Nike (NKE) is due to report earnings today after the close, and investors must assess whether the new CEO’s turnaround efforts to revitalize the struggling sportswear giant are starting to gain some traction. Analyst estimates for earnings-per-share come in at $0.12 vs. $1.01 one year ago, while revenue estimates are for $10.69B compared to $12.61B year-over-year.
Nike shares are down about -66% since the all-time highs of 179.10 in November, 2021, as the company faced declining sales and the dismissal of its former CEO. However, the current CEO Elliott Hill in December announced a turnaround plan for the company that aimed to bring the company back to its roots by emphasizing its focus on sports, renewing product innovation, and ramping up athlete-focused marketing efforts. Hill has spent over 30 years at Nike and came out of retirement for the job.
With the shares down nearly 20% this year, the bar is low going into earnings tonight. The Option market is pricing in a +/- 7% move in the shares post results with the IV% rank of just over 50% level.
The technical picture for Nike has improved somewhat since shares bottomed out at 52.28 in April, which marked their lowest level since late 2017. Price is up about +16% from that point, but the rally has slowed during the past couple of weeks. The upward-sloping trendline beginning off those lows has been broken, with price drifting sideways in a range between about 59 and 64.
The bulls’ failure to break above 64 is noteworthy, as this is the opening of a large gap down during the tariff news flow that roiled markets. So, now the gap has been filled, but price was unable to crack this key level, so this remains an important upside area to watch.

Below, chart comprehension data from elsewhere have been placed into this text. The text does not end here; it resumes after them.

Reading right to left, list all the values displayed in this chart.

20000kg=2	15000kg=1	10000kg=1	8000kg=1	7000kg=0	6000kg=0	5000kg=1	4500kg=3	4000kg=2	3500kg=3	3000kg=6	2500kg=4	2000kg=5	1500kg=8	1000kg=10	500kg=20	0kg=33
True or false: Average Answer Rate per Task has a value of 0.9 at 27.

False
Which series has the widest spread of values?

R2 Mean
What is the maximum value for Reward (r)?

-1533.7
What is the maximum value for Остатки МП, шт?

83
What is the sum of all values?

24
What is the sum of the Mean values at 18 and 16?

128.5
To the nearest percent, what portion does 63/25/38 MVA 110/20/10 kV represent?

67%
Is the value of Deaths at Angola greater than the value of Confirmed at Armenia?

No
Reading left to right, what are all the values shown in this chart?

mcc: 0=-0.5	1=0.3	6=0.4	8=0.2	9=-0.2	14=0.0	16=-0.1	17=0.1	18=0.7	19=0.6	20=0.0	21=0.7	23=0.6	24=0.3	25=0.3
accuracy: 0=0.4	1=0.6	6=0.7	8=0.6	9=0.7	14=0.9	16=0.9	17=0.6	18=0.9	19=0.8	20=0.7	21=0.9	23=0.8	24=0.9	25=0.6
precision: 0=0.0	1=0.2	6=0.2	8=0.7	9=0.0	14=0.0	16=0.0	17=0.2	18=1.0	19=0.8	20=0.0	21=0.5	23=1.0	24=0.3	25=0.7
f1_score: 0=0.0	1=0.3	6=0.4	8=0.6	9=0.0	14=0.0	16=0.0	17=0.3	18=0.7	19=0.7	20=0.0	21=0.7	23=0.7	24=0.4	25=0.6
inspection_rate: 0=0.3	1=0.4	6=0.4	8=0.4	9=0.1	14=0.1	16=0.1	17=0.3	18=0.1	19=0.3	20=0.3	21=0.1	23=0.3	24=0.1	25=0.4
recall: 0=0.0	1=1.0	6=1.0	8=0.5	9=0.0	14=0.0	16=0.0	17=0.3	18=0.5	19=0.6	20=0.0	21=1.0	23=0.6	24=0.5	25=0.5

Momentum indicators such as the Relative Strength Index (RSI) correspond with this more sideways price activity, with the RSI trending downward since September of last year and showing bearish divergence as price made a run for the 64 level. Momentum commonly slows as a stock approaches earnings, which is also exhibited by common moving averages (such as 21-day and 63-day Exponential Moving Averages) trending sideways and clustering together.
If earnings prove to be an upside catalyst, the next hurdle after the 64 level is around 69. This area marks an old low point from February and then a high point after last quarter’s earnings gap down. To the downside, look for support near 59 as it marks a series of old highs that since became support, and then the yearly lows of 52.28.
A 10-year Volume Profile study shows the area near 58 is also important, as this represents the long-term Point of Control, the area of heaviest trading. After falling below that point and remaining near those lows around 52 for several weeks, price has recovered and for now seems to be hanging on above this key level.